Tepco - the operator of the stricken Japanese nuclear complex - is finally admitting what independent experts have been saying for months.
Initially, Tepco now admits that reactor number 1 melted down hours after the earthquake. As NHK notes:
Tokyo Electric Power Company, the operator of the Fukushima Daiichi nuclear power plant, says most of the fuel rods in the No.1 reactor had dropped to the bottom of the pressure vessel within 16 hours of the earthquake on March 11th.
The utility revealed its study on the subject on Sunday.
TEPCO said it analyzed the data and calculated a timeline for the developments in the No. 1 reactor on the assumption that the reactor lost its cooling system as soon as it was hit by the tsunami.
The firm said that within about 3 hours after the reactor automatically shut down, the cooling water had evaporated to a level at the top of the rods.
In the next hour and a half, parts of the fuel rods are believed to have begun melting.

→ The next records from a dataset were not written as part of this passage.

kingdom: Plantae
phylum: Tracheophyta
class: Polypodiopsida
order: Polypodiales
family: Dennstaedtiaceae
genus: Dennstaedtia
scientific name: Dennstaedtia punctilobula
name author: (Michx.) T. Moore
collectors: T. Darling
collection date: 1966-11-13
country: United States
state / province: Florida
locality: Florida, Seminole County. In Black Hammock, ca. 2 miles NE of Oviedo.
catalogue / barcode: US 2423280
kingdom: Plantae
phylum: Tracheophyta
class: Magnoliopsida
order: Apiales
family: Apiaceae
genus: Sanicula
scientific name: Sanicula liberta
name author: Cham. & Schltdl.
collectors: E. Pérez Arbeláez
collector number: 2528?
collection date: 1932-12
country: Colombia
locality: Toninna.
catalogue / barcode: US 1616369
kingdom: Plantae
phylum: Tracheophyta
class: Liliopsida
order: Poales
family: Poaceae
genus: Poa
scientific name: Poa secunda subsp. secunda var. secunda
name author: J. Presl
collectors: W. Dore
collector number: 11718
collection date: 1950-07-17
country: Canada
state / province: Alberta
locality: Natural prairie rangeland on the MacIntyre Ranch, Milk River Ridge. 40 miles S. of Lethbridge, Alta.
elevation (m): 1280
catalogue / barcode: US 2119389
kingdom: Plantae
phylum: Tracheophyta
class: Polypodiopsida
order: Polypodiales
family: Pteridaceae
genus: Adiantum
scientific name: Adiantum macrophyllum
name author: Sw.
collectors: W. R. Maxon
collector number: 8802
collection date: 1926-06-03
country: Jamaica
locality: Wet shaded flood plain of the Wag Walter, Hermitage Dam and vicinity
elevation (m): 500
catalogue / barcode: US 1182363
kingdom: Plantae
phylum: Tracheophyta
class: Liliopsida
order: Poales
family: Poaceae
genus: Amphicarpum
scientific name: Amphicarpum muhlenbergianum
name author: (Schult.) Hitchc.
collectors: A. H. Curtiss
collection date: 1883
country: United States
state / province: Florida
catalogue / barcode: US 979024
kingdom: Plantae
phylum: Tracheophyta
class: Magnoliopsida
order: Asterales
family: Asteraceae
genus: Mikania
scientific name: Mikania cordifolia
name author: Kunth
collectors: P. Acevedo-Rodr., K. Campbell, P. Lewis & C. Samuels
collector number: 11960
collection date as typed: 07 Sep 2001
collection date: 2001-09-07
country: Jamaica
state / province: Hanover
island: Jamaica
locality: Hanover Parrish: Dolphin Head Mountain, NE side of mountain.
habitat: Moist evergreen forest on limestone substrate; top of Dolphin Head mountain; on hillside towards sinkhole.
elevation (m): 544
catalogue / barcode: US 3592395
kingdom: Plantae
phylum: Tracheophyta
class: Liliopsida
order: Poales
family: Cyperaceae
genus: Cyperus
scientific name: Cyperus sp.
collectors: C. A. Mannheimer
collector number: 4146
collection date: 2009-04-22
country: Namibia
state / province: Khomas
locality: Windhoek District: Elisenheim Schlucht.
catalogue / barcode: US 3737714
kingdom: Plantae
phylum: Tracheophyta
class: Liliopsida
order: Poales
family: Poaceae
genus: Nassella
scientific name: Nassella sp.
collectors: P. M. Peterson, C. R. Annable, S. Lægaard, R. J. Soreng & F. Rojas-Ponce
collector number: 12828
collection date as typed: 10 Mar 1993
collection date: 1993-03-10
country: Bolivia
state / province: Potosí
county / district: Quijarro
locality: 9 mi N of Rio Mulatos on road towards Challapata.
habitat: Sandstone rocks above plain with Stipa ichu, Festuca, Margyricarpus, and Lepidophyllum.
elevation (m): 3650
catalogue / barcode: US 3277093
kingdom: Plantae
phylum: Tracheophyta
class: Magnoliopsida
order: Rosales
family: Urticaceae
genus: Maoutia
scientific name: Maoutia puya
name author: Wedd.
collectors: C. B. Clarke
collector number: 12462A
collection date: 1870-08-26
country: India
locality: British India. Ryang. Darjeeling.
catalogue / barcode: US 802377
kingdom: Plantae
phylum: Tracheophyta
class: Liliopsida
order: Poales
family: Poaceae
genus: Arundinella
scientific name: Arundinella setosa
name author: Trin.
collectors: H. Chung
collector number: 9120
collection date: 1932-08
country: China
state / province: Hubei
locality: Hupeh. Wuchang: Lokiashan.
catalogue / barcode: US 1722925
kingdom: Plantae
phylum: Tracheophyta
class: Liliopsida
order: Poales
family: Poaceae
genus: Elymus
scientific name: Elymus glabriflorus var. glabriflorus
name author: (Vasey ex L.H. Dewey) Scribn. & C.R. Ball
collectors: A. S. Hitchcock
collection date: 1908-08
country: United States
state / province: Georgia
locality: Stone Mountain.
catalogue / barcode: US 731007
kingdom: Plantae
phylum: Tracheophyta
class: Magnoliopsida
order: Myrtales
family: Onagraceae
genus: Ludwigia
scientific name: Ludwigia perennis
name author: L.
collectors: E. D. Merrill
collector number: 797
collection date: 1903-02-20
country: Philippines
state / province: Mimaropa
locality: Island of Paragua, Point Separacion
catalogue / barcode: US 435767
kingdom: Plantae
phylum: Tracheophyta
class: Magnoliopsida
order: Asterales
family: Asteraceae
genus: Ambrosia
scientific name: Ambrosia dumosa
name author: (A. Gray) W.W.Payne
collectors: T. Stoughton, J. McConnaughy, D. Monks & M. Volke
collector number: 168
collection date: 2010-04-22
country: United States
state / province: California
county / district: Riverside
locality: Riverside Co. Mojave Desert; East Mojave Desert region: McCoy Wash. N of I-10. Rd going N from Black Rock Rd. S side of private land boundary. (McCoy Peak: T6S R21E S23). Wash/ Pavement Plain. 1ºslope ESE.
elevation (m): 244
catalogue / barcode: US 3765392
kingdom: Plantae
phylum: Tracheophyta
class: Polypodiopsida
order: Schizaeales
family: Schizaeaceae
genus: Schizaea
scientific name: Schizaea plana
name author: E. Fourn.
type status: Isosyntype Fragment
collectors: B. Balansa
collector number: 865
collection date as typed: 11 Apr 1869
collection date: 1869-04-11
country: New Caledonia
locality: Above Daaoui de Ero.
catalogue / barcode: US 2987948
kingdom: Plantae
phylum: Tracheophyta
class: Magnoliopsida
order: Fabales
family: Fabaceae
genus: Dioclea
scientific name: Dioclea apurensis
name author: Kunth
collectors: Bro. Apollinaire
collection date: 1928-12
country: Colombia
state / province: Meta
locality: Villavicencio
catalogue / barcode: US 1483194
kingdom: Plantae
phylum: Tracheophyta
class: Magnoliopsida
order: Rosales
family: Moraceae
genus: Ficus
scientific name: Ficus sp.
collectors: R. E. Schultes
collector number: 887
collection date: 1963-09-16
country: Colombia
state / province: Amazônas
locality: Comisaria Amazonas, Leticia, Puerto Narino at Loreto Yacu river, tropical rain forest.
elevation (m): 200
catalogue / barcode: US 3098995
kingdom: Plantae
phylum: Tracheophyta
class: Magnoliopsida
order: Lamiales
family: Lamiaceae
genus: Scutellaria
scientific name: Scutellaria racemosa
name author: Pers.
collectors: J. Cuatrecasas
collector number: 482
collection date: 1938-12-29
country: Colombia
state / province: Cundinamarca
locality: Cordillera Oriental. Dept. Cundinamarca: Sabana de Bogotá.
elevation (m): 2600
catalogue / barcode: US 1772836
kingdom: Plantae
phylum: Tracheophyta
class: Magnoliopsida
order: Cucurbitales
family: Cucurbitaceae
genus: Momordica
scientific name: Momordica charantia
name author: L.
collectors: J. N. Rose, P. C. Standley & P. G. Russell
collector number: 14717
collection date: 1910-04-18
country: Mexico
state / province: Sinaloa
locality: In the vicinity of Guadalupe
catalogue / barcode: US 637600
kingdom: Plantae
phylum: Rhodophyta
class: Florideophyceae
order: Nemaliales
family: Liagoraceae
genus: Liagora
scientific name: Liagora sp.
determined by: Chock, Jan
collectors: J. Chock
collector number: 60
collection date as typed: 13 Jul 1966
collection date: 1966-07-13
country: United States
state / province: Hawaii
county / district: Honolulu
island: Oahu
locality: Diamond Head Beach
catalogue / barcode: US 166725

Almost of all the fuel rods melted and dropped to the bottom of the pressure vessel by 6:50 am on March 12th.
The firm says the melted rods created small holes on the bottom of the vessel...
Tepco has also admitted that reactors 2 and 3 have likely melted down as well. As reported in a separate article from NHK:
TEPCO also says the gauges at the No.2 and 3 reactors might not be showing the actual water levels and that both reactors are likely to have undergone meltdowns.